Records to process -
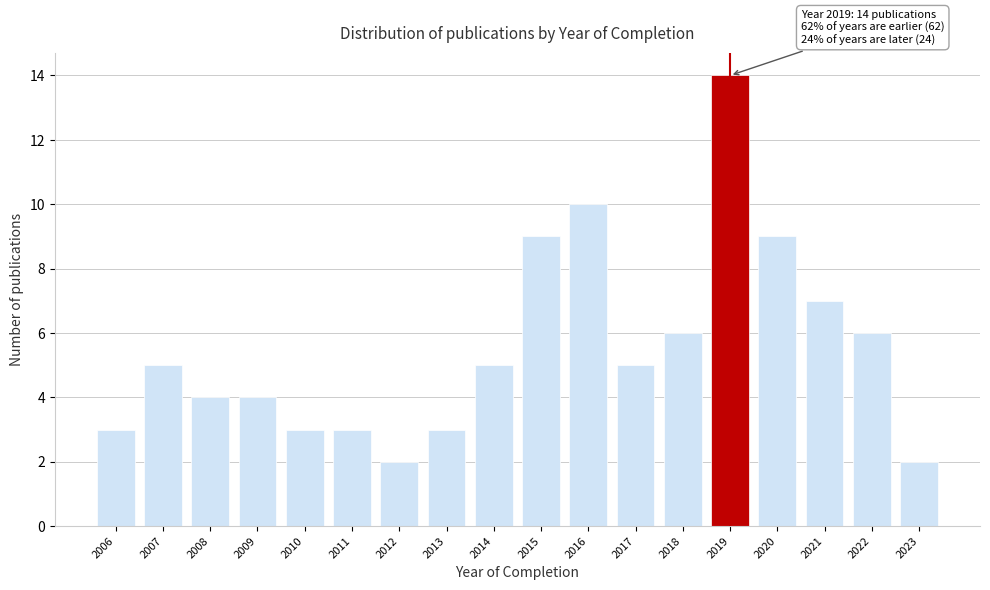

Reading left to right, transcribe all the data shown in this chart.

3	5	4	4	3	3	2	3	5	9	10	5	6	14	9	7	6	2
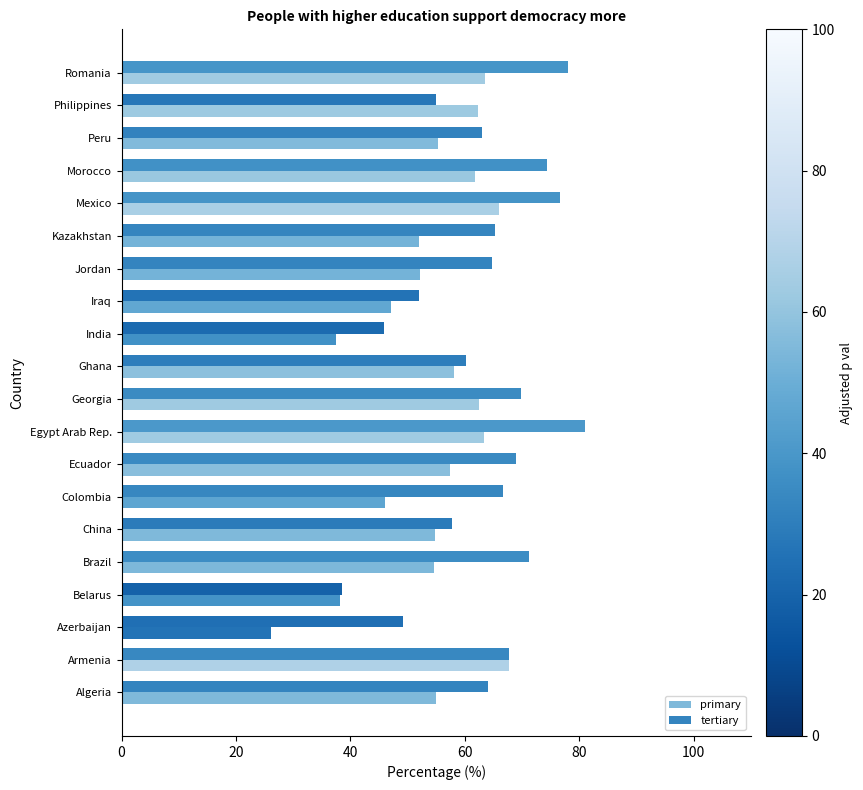

Reading right to left, extract all data points from this chart.

primary: 63.5	62.3	55.3	61.7	65.9	52.0	52.2	47.1	37.4	58.0	62.5	63.3	57.4	46.1	54.7	54.7	38.1	26.1	67.7	55.0
tertiary: 78.1	55.0	63.0	74.4	76.6	65.2	64.7	52.1	45.8	60.1	69.8	81.0	69.0	66.6	57.8	71.1	38.6	49.2	67.8	64.1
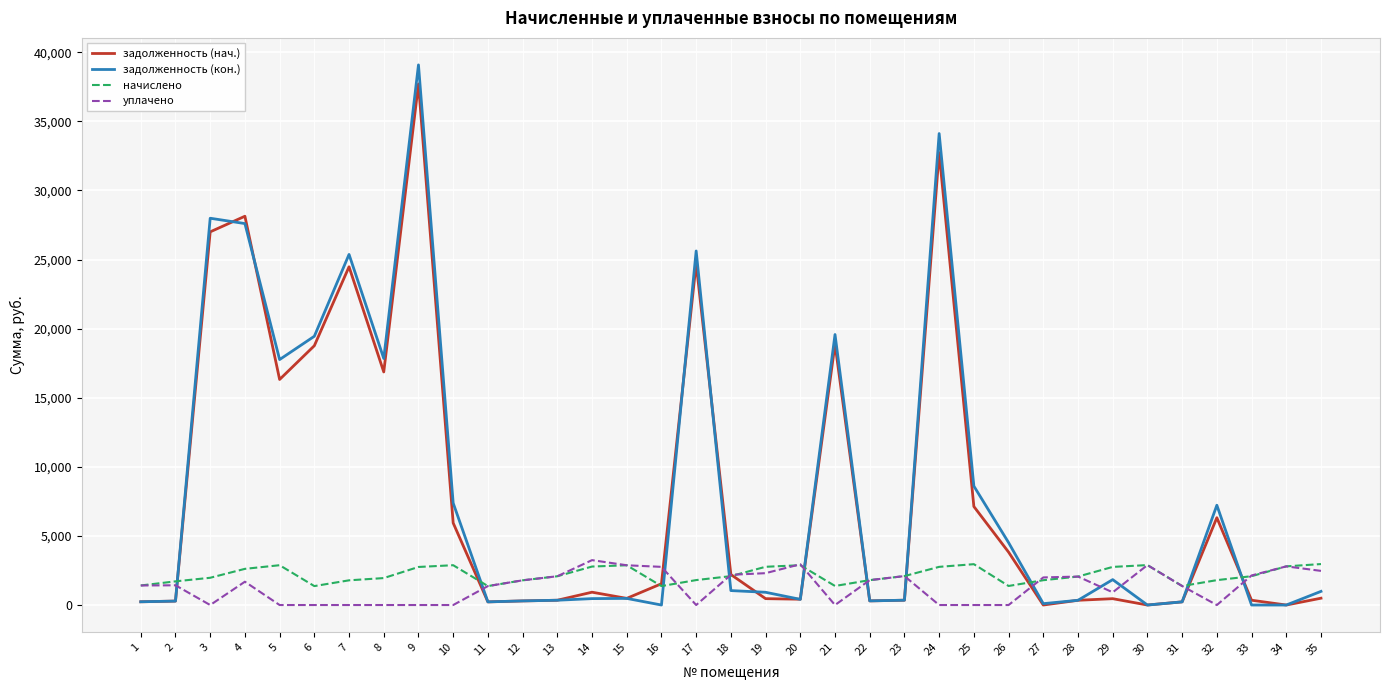

What is the maximum value shown in the chart?

39082.7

Work to complete -
Copy all the material above word for word, omitting the pictures.

Result of this task -
Reading left to right, transcribe all the data shown in this chart.

3	5	4	4	3	3	2	3	5	9	10	5	6	14	9	7	6	2

Reading right to left, extract all data points from this chart.

primary: 63.5	62.3	55.3	61.7	65.9	52.0	52.2	47.1	37.4	58.0	62.5	63.3	57.4	46.1	54.7	54.7	38.1	26.1	67.7	55.0
tertiary: 78.1	55.0	63.0	74.4	76.6	65.2	64.7	52.1	45.8	60.1	69.8	81.0	69.0	66.6	57.8	71.1	38.6	49.2	67.8	64.1

What is the maximum value shown in the chart?

39082.7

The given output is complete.